══ Page text ══

Tuesday, July 23, 2013

It's a Feeling

I've been in a couple bands. I grew up in Southern California so that shouldn't come as a shock to you. There's a band in every garage and they're all going to be rock stars one day. There's something about ocean air mixed with smog mixed with... with...

You think too much. It should be more about feeling. Not about being clever. About feeling. Not about gimmicks. About feeling.

Things that last have feeling. By things I mean songs. By feeling I mean I can close my eyes and remember what it felt like when I first held my older sister's copy of Weezer's Blue Album. I can conjure the image of a teenage boy sitting in the back seat of his parents' Honda Civic blaring Helmet's Unsung through his headphones on the way to watch his high school play football. I can smell the sweat soaked shirt after that Ozma show at Chain reaction.

It's a feeling. And you can't always articulate it. Which is what makes it so great. And sad. And frustrating. And amazing.

Sometimes the best thing you can tell yourself is to stop thinking and start feeling.

Inside Joke

It's like an inside joke, and everyone knows the punchline but me.


I sit here. Waiting.


These tables and benches are so much more quiet after everyone's gone home.


My backpack is light today. Straight upstairs to the couch for me! Dad will be all set and if I'm lucky he'll let
me watch the first half of the game with him.

As soon as mom picks me up.


She's never this late.


Mister Mike is glancing at his watch again. I think he's a Rams fan, and kickoff is in less than 15 minutes. The 57 traffic shouldn't be that bad. He'll miss the first series, maybe...



... other stuff that I don't have the patience to write because I found a video about the 1989 San Francisco 49ers...

And I climb in to the car, and mom says, "I'm sorry I'm so late. We'll stop by Big 5 on the way home and get those cleats you've been looking at," and I was too excited to notice her swollen eyes.

Sunday, July 21, 2013

All It Takes is One Weak Link

One chink in the armor.

One crack in the dam.

Then water starts to leak and before you know it...

...

... there's no water behind the dam! (eloquent, Glynn... really eloquent)

Tiger Woods had a pretty bad final round today. Started badly, ended badly, middled badly.

He had a chance to get to 15, and instead he's still 4 back of the Golden Bear.

And for the first time in what seems like... well... ever... I thought that he might not get there. He might not get the record. He might just end up being a footnote. Not really because he'll go down as one of the greatest if not THE greatest ever, but it still planted a seed of doubt.

And it was solidified as they showed him walking up 18. As he was walking up 18, he was doffing his hat, thanking the crowd for their cheers. Then... he tripped. Not a full blown fall on face and pull oneself back up trip. A subtle, tangling of feet that was instantaneously caught and forgotten...

But that's the thing. The old Tiger would not have tripped. He would have been walking confidently. He would have been winning. It would have been a coronation.

═══

• **Brief**: Extend the blog text, starting right after its last sentence about the old Tiger's walk being a coronation. The records that follow have no connection to the blog text.

══ Provided data ══

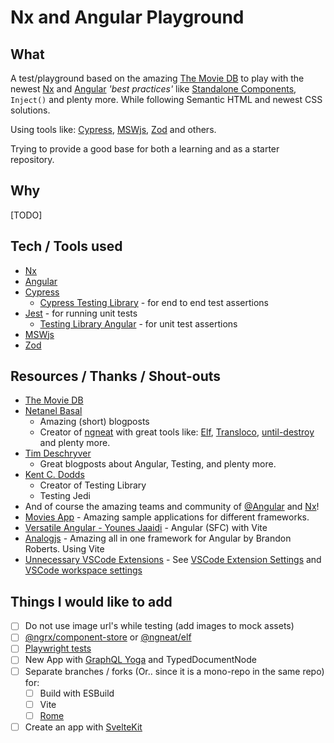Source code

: # Nx and Angular Playground

## What

A test/playground based on the amazing [The Movie DB](https://www.themoviedb.org/) to play with the newest [Nx](https://nx.dev) and [Angular](https://angular.io) _'best practices'_ like [Standalone Components](https://angular.io/guide/standalone-components), `Inject()` and plenty more. While following Semantic HTML and newest CSS solutions.

Using tools like: [Cypress](https://cypress.io), [MSWjs](https://mswjs.io), [Zod](https://zod.dev/?id=introduction) and others.

Trying to provide a good base for both a learning and as a starter repository.

## Why

[TODO]

## Tech / Tools used

- [Nx](https://nx.dev)
- [Angular](https://angular.io)
- [Cypress](https://cypress.io)
  - [Cypress Testing Library](https://github.com/testing-library/cypress-testing-library) - for end to end test assertions
- [Jest](https://jestjs.io) - for running unit tests
  - [Testing Library Angular](https://testing-library.com/docs/angular-testing-library/intro/) - for unit test assertions
- [MSWjs](https://mswjs.io)
- [Zod](https://zod.dev/?id=introduction)

## Resources / Thanks / Shout-outs

- [The Movie DB](https://www.themoviedb.org)
- [Netanel Basal](https://netbasal.medium.com/)
  - Amazing (short) blogposts
  - Creator of [ngneat](https://github.com/ngneat) with great tools like: [Elf](ngneat.github.io/elf/), [Transloco](ngneat.github.io/transloco/), [until-destroy](https://github.com/ngneat/until-destroy) and plenty more.
- [Tim Deschryver](https://timdeschryver.dev/blog/getting-the-most-value-out-of-your-angular-component-tests)
  - Great blogposts about Angular, Testing, and plenty more.
- [Kent C. Dodds](https://kentcdodds.com/blog?q=testing)
  - Creator of Testing Library
  - Testing Jedi
- And of course the amazing teams and community of [@Angular](https://www.angular.io) and [Nx](https://nx.dev)!
- [Movies App](https://tastejs.com/movies/) - Amazing sample applications for different frameworks.
- [Versatile Angular - Younes Jaaidi](https://marmicode.io/blog/versatile-angular) - Angular (SFC) with Vite
- [Analogjs](https://github.com/analogjs/analog) - Amazing all in one framework for Angular by Brandon Roberts. Using Vite
- [Unnecessary VSCode Extensions](https://javascript.plainenglish.io/unnecessary-vscode-extensions-e72cb637f1cf) - See [VSCode Extension Settings](/.vscode/extensions.json) and [VSCode workspace settings](.vscode/settings.json)

## Things I would like to add

- [ ] Do not use image url's while testing (add images to mock assets)
- [ ] [@ngrx/component-store](https://ngrx.io/guide/component-store) or [@ngneat/elf](https://ngneat.github.io/elf/)
- [ ] [Playwright tests](https://playwright.dev/)
- [ ] New App with [GraphQL Yoga](https://the-guild.dev/graphql/yoga-server) and TypedDocumentNode
- [ ] Separate branches / forks (Or.. since it is a mono-repo in the same repo) for:
  - [ ] Build with ESBuild
  - [ ] Vite
  - [ ] [Rome](https://rome.tools/)
- [ ] Create an app with [SvelteKit](https://kit.svelte.dev/)
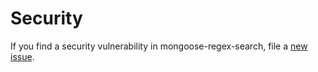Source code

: # Security

If you find a security vulnerability in mongoose-regex-search, file a [new issue](https://github.com/lykmapipo/mongoose-regex-search/issues).
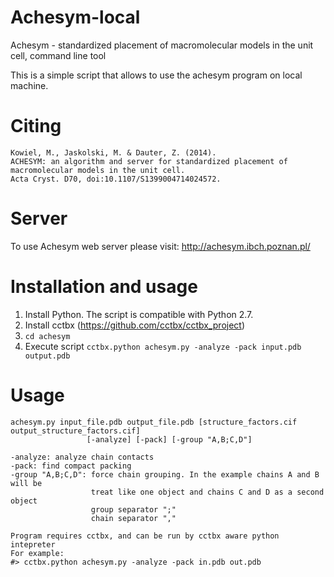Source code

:# Achesym-local

Achesym - standardized placement of macromolecular models in the unit cell, command line tool

This is a simple script that allows to use the achesym program on local machine.

# Citing

    Kowiel, M., Jaskolski, M. & Dauter, Z. (2014). 
    ACHESYM: an algorithm and server for standardized placement of macromolecular models in the unit cell. 
    Acta Cryst. D70, doi:10.1107/S1399004714024572. 

# Server
 
To use Achesym web server please visit: http://achesym.ibch.poznan.pl/

# Installation and usage

1. Install Python. The script is compatible with Python 2.7.
2. Install cctbx (https://github.com/cctbx/cctbx_project)
3. `cd achesym`
4. Execute script `cctbx.python achesym.py -analyze -pack input.pdb output.pdb`

# Usage

    achesym.py input_file.pdb output_file.pdb [structure_factors.cif output_structure_factors.cif]
                     [-analyze] [-pack] [-group "A,B;C,D"]
    
    -analyze: analyze chain contacts
    -pack: find compact packing
    -group "A,B;C,D": force chain grouping. In the example chains A and B will be
                      treat like one object and chains C and D as a second object
                      group separator ";"
                      chain separator ","
    
    Program requires cctbx, and can be run by cctbx aware python intepreter
    For example:
    #> cctbx.python achesym.py -analyze -pack in.pdb out.pdb 

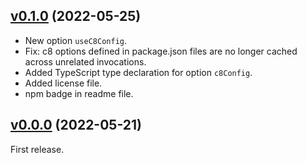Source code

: <a name="v0.1.0"></a>
## [v0.1.0](https://github.com/fasttime/c8js/releases/tag/v0.1.0) (2022-05-25)

* New option `useC8Config`.
* Fix: c8 options defined in package.json files are no longer cached across unrelated invocations.
* Added TypeScript type declaration for option `c8Config`.
* Added license file.
* npm badge in readme file.

<a name="v0.0.0"></a>
## [v0.0.0](https://github.com/fasttime/c8js/releases/tag/v0.0.0) (2022-05-21)

First release.
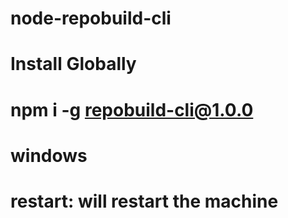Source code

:# node-repobuild-cli

# Install Globally
# npm i -g repobuild-cli@1.0.0

# windows
   # restart: will restart the machine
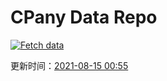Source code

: # CPany Data Repo

[![Fetch data](https://github.com/yjl9903/CPany/actions/workflows/fetch.yml/badge.svg)](https://github.com/yjl9903/CPany/actions/workflows/fetch.yml)

<!-- START_SECTION: update_time -->
更新时间：[2021-08-15 00:55](https://www.timeanddate.com/worldclock/fixedtime.html?msg=Fetch+data&iso=20210815T005553&p1=237)
<!-- END_SECTION: update_time -->

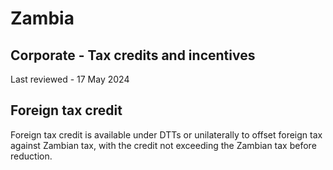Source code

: # Zambia
## Corporate - Tax credits and incentives
Last reviewed - 17 May 2024
## Foreign tax credit
Foreign tax credit is available under DTTs or unilaterally to offset foreign tax against Zambian tax, with the credit not exceeding the Zambian tax before reduction.
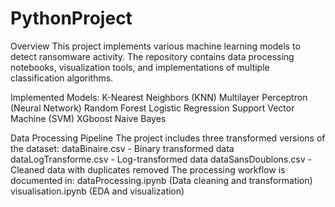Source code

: # PythonProject
Overview
This project implements various machine learning models to detect ransomware activity. The repository contains data processing notebooks, visualization tools, and implementations of multiple classification algorithms.


Implemented Models:
K-Nearest Neighbors (KNN)
Multilayer Perceptron (Neural Network)
Random Forest
Logistic Regression
Support Vector Machine (SVM)
XGboost
Naive Bayes

Data Processing Pipeline
The project includes three transformed versions of the dataset:
dataBinaire.csv - Binary transformed data
dataLogTransforme.csv - Log-transformed data
dataSansDoublons.csv - Cleaned data with duplicates removed
The processing workflow is documented in:
dataProcessing.ipynb (Data cleaning and transformation)
visualisation.ipynb (EDA and visualization)
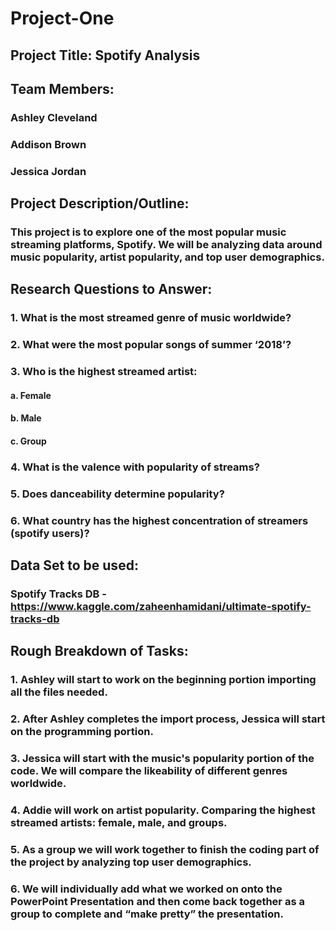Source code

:# Project-One
## Project Title: Spotify Analysis
 
## Team Members:
###        	Ashley Cleveland
###        	Addison Brown
###        	Jessica Jordan
 
## Project Description/Outline:
### This project is to explore one of the most popular music streaming platforms, Spotify. We will be analyzing data around music popularity, artist popularity, and top user demographics.
 
 
## Research Questions to Answer:
### 1.    What is the most streamed genre of music worldwide?
### 2.    What were the most popular songs of summer ‘2018’?
### 3.    Who is the highest streamed artist:
####     a.     Female
####     b.     Male
####     c.     Group
### 4.    What is the valence with popularity of streams?
### 5.    Does danceability determine popularity?
### 6.    What country has the highest concentration of streamers (spotify users)?
 
## Data Set to be used: 
### Spotify Tracks DB - https://www.kaggle.com/zaheenhamidani/ultimate-spotify-tracks-db
 
## Rough Breakdown of Tasks:
### 1.    Ashley will start to work on the beginning portion importing all the files needed.
### 2.    After Ashley completes the import process, Jessica will start on the programming portion. 
### 3.    Jessica will start with the music's popularity portion of the code. We will compare the likeability of different genres worldwide. 
### 4.    Addie will work on artist popularity. Comparing the highest streamed artists: female, male, and groups. 
### 5.    As a group we will work together to finish the coding part of the project by analyzing top user demographics.
### 6.    We will individually add what we worked on onto the PowerPoint Presentation and then come back together as a group to complete and “make pretty” the presentation. 
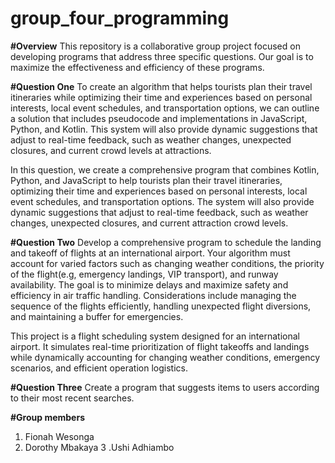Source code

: # group_four_programming
**#Overview**
This repository is a collaborative group project focused on developing programs that address three specific questions. Our goal is to maximize the effectiveness and efficiency of these programs.

**#Question One**
To create an algorithm that helps tourists plan their travel itineraries while optimizing their time and experiences based on personal interests, local event schedules, and transportation options, we can outline a solution that includes pseudocode and implementations in JavaScript, Python, and Kotlin. This system will also provide dynamic suggestions that adjust to real-time feedback, such as weather changes, unexpected closures, and current crowd levels at attractions.

In this question, we create a comprehensive program that combines Kotlin, Python, and JavaScript to help tourists plan their travel itineraries, optimizing their time and experiences based on personal interests, local event schedules, and transportation options. The system will also provide dynamic suggestions that adjust to real-time feedback, such as weather changes, unexpected closures, and current attraction crowd levels.

**#Question Two**
Develop a comprehensive program to schedule the landing and takeoff of flights at an international airport. Your algorithm must account for varied factors such as changing weather conditions, the priority of the flight(e.g, emergency landings, VIP transport), and runway availability. The goal is  to minimize delays and maximize safety and efficiency in air traffic handling. Considerations include managing the sequence of the  flights efficiently, handling unexpected flight diversions, and maintaining a buffer for emergencies.

This project is a flight scheduling system designed for an international airport. It simulates real-time prioritization of flight takeoffs and landings while dynamically accounting for changing weather conditions, emergency scenarios, and efficient operation logistics.

**#Question Three**
Create a program that suggests items to users according to their most recent searches.

**#Group members**
1. Fionah Wesonga
2. Dorothy Mbakaya
3 .Ushi Adhiambo
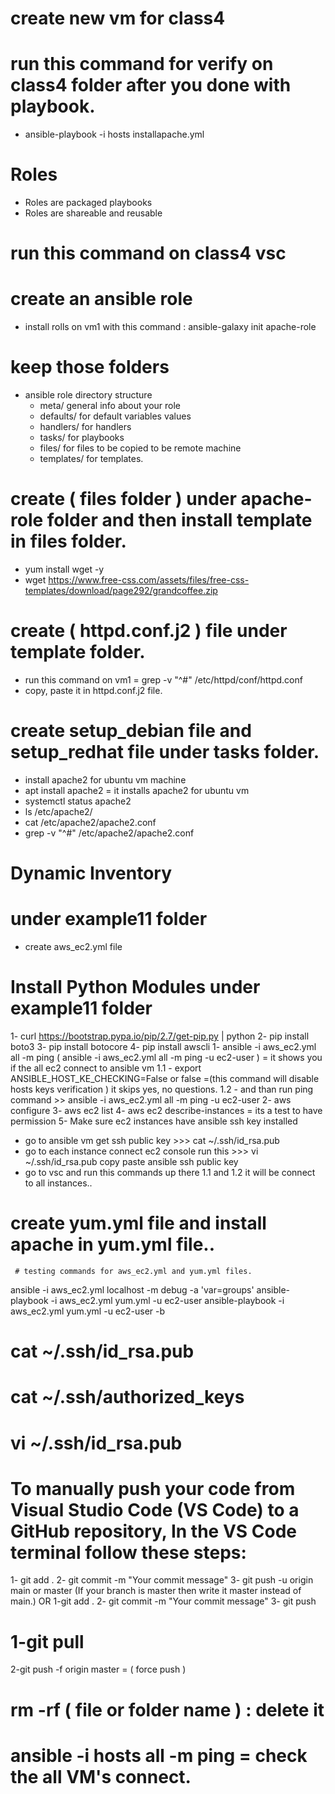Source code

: # create new vm for class4
# run this command for verify on class4 folder after you done with playbook.
 - ansible-playbook  -i hosts installapache.yml
# Roles 
  - Roles are packaged playbooks
  - Roles are shareable and reusable
# run this command on class4 vsc

# create an ansible role
 - install rolls on vm1 with this command : ansible-galaxy  init apache-role

# keep those folders 
 - ansible role directory structure
    - meta/         general info about your role
    - defaults/     for default variables values
    - handlers/     for handlers
    - tasks/        for playbooks
    - files/        for files to be copied to be remote machine
    - templates/    for templates.

# create ( files folder ) under apache-role folder and then install template in files folder.
- yum install wget -y
- wget   https://www.free-css.com/assets/files/free-css-templates/download/page292/grandcoffee.zip

# create ( httpd.conf.j2 ) file under template folder.
 - run this command on vm1  =  grep -v  "^#" /etc/httpd/conf/httpd.conf
 - copy, paste it in httpd.conf.j2 file.

# create setup_debian file and setup_redhat file under tasks folder.
 - install apache2 for ubuntu vm machine
 - apt install apache2 = it installs apache2 for ubuntu vm
 - systemctl status  apache2
 - ls  /etc/apache2/
 - cat /etc/apache2/apache2.conf
 - grep  -v  "^#" /etc/apache2/apache2.conf

  # Dynamic Inventory 
  # under example11 folder 
  - create aws_ec2.yml file
  # Install Python Modules  under example11 folder  
   1- curl  https://bootstrap.pypa.io/pip/2.7/get-pip.py | python
   2- pip install boto3
   3- pip install botocore
   4- pip install awscli
   1- ansible  -i  aws_ec2.yml  all -m  ping ( ansible  -i aws_ec2.yml  all  -m  ping  -u  ec2-user ) = it shows you if the all ec2 connect to ansible vm
   1.1 - export ANSIBLE_HOST_KE_CHECKING=False or false =(this command will disable hosts keys verification ) it skips yes, no questions.
   1.2 - and than run ping command >> ansible  -i aws_ec2.yml  all  -m  ping  -u  ec2-user 
   2- aws configure
   3- aws ec2 list
   4- aws ec2 describe-instances = its a test to have permission
   5- Make sure ec2 instances have ansible ssh key installed
   - go to ansible vm get ssh public key >>>  cat ~/.ssh/id_rsa.pub
   - go to each instance connect ec2 console run this >>> vi  ~/.ssh/id_rsa.pub copy paste ansible ssh public key
   - go to vsc and run this commands up there 1.1 and 1.2 it will be connect to all instances..

   # create yum.yml file and install apache in yum.yml file..
     # testing commands for aws_ec2.yml and yum.yml files.
   ansible  -i aws_ec2.yml  localhost  -m debug  -a 'var=groups'
   ansible-playbook  -i aws_ec2.yml  yum.yml  -u ec2-user
   ansible-playbook  -i aws_ec2.yml  yum.yml  -u ec2-user -b
   










# cat ~/.ssh/id_rsa.pub
# cat ~/.ssh/authorized_keys
# vi  ~/.ssh/id_rsa.pub 

# To manually push your code from Visual Studio Code (VS Code) to a GitHub repository, In the VS Code terminal follow these steps:
 1- git add .
 2- git commit -m "Your commit message"
 3- git push -u origin main or master (If your branch is master then write it master instead of main.)
 OR 
 1-git add .
 2- git commit -m "Your commit message"
 3- git push

# 1-git pull
  2-git push -f origin master = ( force push )

# rm -rf ( file or folder name ) : delete it
# ansible  -i hosts  all  -m ping = check the all VM's connect.
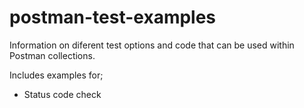 # postman-test-examples
Information on diferent test options and code that can be used within Postman collections.

Includes examples for;
- Status code check
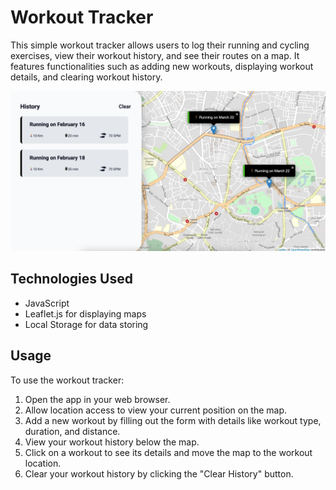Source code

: # Workout Tracker

This simple workout tracker allows users to log their running and cycling exercises, view their workout history, and see their routes on a map. It features functionalities such as adding new workouts, displaying workout details, and clearing workout history.

<img src="./preview.png" />

## Technologies Used

-   JavaScript
-   Leaflet.js for displaying maps
-   Local Storage for data storing

## Usage

To use the workout tracker:

1. Open the app in your web browser.
2. Allow location access to view your current position on the map.
3. Add a new workout by filling out the form with details like workout type, duration, and distance.
4. View your workout history below the map.
5. Click on a workout to see its details and move the map to the workout location.
6. Clear your workout history by clicking the "Clear History" button.
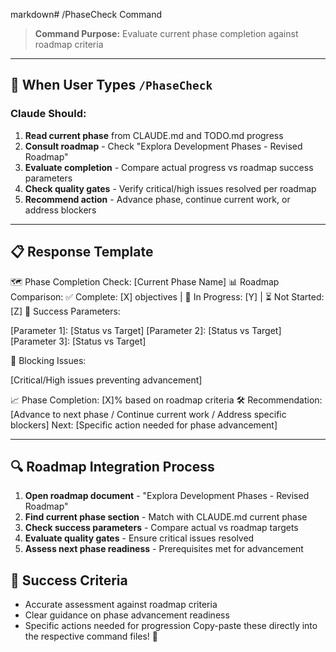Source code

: markdown# /PhaseCheck Command

> **Command Purpose:** Evaluate current phase completion against roadmap criteria

---

## 🎯 When User Types `/PhaseCheck`

### **Claude Should:**
1. **Read current phase** from CLAUDE.md and TODO.md progress
2. **Consult roadmap** - Check "Explora Development Phases - Revised Roadmap" 
3. **Evaluate completion** - Compare actual progress vs roadmap success parameters
4. **Check quality gates** - Verify critical/high issues resolved per roadmap
5. **Recommend action** - Advance phase, continue current work, or address blockers

---

## 📋 Response Template
🗺️ Phase Completion Check: [Current Phase Name]
📊 Roadmap Comparison:
✅ Complete: [X] objectives | 🔄 In Progress: [Y] | ⏳ Not Started: [Z]
🎯 Success Parameters:

[Parameter 1]: [Status vs Target]
[Parameter 2]: [Status vs Target]
[Parameter 3]: [Status vs Target]

🚨 Blocking Issues:

[Critical/High issues preventing advancement]

📈 Phase Completion: [X]% based on roadmap criteria
🛠️ Recommendation:
[Advance to next phase / Continue current work / Address specific blockers]
Next: [Specific action needed for phase advancement]

---

## 🔍 Roadmap Integration Process

1. **Open roadmap document** - "Explora Development Phases - Revised Roadmap"
2. **Find current phase section** - Match with CLAUDE.md current phase
3. **Check success parameters** - Compare actual vs roadmap targets
4. **Evaluate quality gates** - Ensure critical issues resolved
5. **Assess next phase readiness** - Prerequisites met for advancement

## 🎯 Success Criteria
- Accurate assessment against roadmap criteria
- Clear guidance on phase advancement readiness
- Specific actions needed for progression
Copy-paste these directly into the respective command files! 🎯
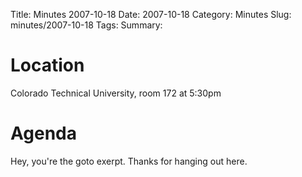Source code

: Title: Minutes 2007-10-18
Date: 2007-10-18
Category: Minutes 
Slug: minutes/2007-10-18
Tags:
Summary:

Location
========

Colorado Technical University, room 172 at 5:30pm

Agenda
======

Hey, you're the goto exerpt. Thanks for hanging out here.

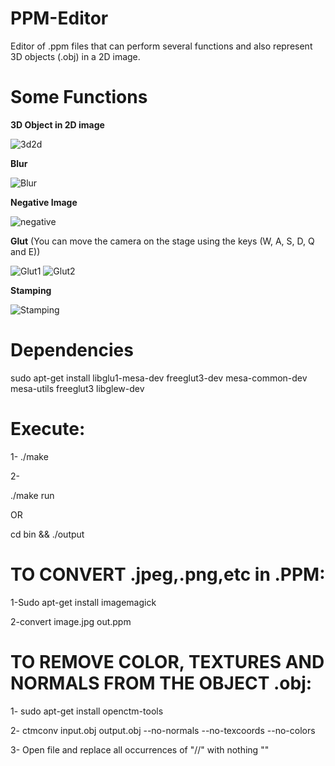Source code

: # PPM-Editor
Editor of .ppm files that can perform several functions and also represent 3D objects (.obj) in a 2D image.

# Some Functions

__3D Object in 2D image__

<img src="/img/README/3d2d.jpg" alt="3d2d"/>

__Blur__

<img src="/img/README/blur.jpg" alt="Blur"/>

__Negative Image__

<img src="/img/README/negative.jpg" alt="negative"/>

__Glut__ (You can move the camera on the stage using the keys (W, A, S, D, Q and E))

<img src="/img/README/glut.jpg" alt="Glut1"/>

<img src="/img/README/glut2.jpg" alt="Glut2"/>

__Stamping__

<img src="/img/README/stamping.jpg" alt="Stamping"/>

# Dependencies

sudo apt-get install libglu1-mesa-dev freeglut3-dev mesa-common-dev mesa-utils freeglut3 libglew-dev


# Execute:

1- ./make

2- 

./make run   

OR

cd bin && ./output

# TO CONVERT .jpeg,.png,etc in .PPM:

1-Sudo apt-get install imagemagick

2-convert image.jpg out.ppm

# TO REMOVE COLOR, TEXTURES AND NORMALS FROM THE OBJECT .obj:

1- sudo apt-get install openctm-tools

2- ctmconv input.obj output.obj --no-normals --no-texcoords --no-colors

3- Open file and replace all occurrences of "//" with nothing ""
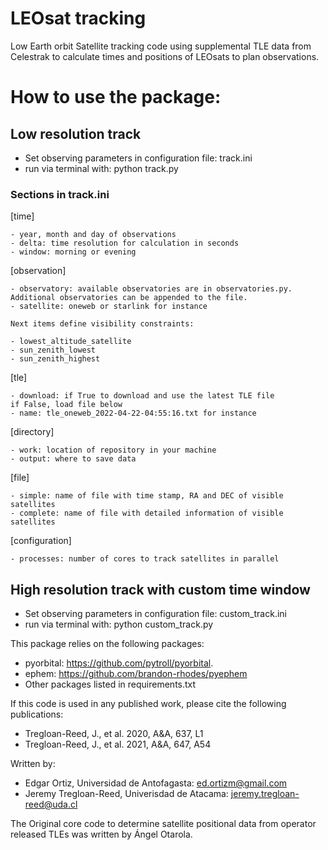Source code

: # LEOsat tracking
Low Earth orbit Satellite tracking code using supplemental TLE data from
Celestrak to calculate times and positions of LEOsats to plan observations.

# How to use the package:

## Low resolution track

* Set observing parameters in configuration file: track.ini
* run via terminal with: python track.py

### Sections in track.ini

[time]

    - year, month and day of observations
    - delta: time resolution for calculation in seconds
    - window: morning or evening


[observation]

    - observatory: available observatories are in observatories.py. Additional observatories can be appended to the file.
    - satellite: oneweb or starlink for instance

    Next items define visibility constraints:

    - lowest_altitude_satellite
    - sun_zenith_lowest
    - sun_zenith_highest

[tle]

    - download: if True to download and use the latest TLE file
    if False, load file below
    - name: tle_oneweb_2022-04-22-04:55:16.txt for instance

[directory]

    - work: location of repository in your machine
    - output: where to save data

[file]

    - simple: name of file with time stamp, RA and DEC of visible satellites
    - complete: name of file with detailed information of visible satellites

[configuration]

    - processes: number of cores to track satellites in parallel
## High resolution track with custom time window

* Set observing parameters in configuration file: custom_track.ini
* run via terminal with: python custom_track.py

This package relies on the following packages:
* pyorbital: https://github.com/pytroll/pyorbital.
* ephem: https://github.com/brandon-rhodes/pyephem
* Other packages listed in requirements.txt

If this code is used in any published work, please cite the following
publications:
* Tregloan-Reed, J., et al. 2020, A&A, 637, L1
* Tregloan-Reed, J., et al. 2021, A&A, 647, A54

Written by:
* Edgar Ortiz, Universidad de Antofagasta: ed.ortizm@gmail.com
* Jeremy Tregloan-Reed, Univerisdad de Atacama: jeremy.tregloan-reed@uda.cl

The Original core code to determine satellite positional data from operator
released TLEs was written by Ángel Otarola.
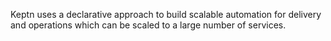 Keptn uses a declarative approach to build scalable automation for delivery and operations which can be scaled to a large number of services.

═══

• **Answer section**:
But the new Tiger is beatable. The new Tiger doesn't put up a great final round score to win his 15th Major tournament. The new Tiger has a weak link. The new Tiger knows what it means to lose.

He might not get there. But I hope he does.

Saturday, July 20, 2013

Self-Motivation

Self-motivation is a habit.

Wait.

Self-motivation is a routine.

Wait.

Maybe it's a little bit of both.

It is, but it isn't.

Self-motivation is a habit born of routine. You have things to do. You don't want to do them. They can wait. You can procrastinate. You'll get to them... eventually. Except you won't, you don't, you didn't... And the things just keep piling up. Because you let them. And now there are more and more things to do and they'll be more difficult because you've let them sit for so long so aside from having to do them, you have to be reminded about how you didn't do them because you're lazy and it's a shameful cycle that's repeated ad nauseum.

So you try to build a routine that keeps you from procrastinating. And you try to take baby steps towards efficiency, towards a willingness to push through the desire to put it off and latch on to the little voice saying, "Just get it done. Check it off the list. Go and do it."

And this routine turns into habit and you go through a time period of getting things done and feeling good about yourself and living well and being that person. The person who is put together. The person who you like looking at in the mirror.

But then you become complacent and fall back into the habit of not sticking to the routine that built the better habit.

And you write a blog post about it because it's another way to procrastinate.

So in realizing that you've broken the good habit, you've reinforced the bad habit by neglecting the good habit.

Well...

Shoots...

Tuesday, July 16, 2013

If you want to become good at something...

... you need to be willing to be really bad at it first.

Are you going to have fun when it's not easy? Are you going to want to put in the time when you look like a fool doing it?

It's going to be really, really hard until it's not...

Guitar. Songwriting. Mountain Biking. Golfing. Running. Exercising. BMX riding. Customer Service. Singing. Parenting. Being a good husband. Drumming.

All things that you are good/ suck/ have potential... at...

Just keep moving in the right direction.

Monday, July 15, 2013

What Do You Want to Be When You Grow Up?

... the correct answer is...

... the Boss.

My dad is a wise man. My dad is the boss.

He was laid off in 1991. So he became the boss. Those shitty circumstances ended up with him starting his own business because times were tough and jobs were scarce and the economy was lean. So my dad lucked into being the boss.

And sometimes you'd rather be lucky than good.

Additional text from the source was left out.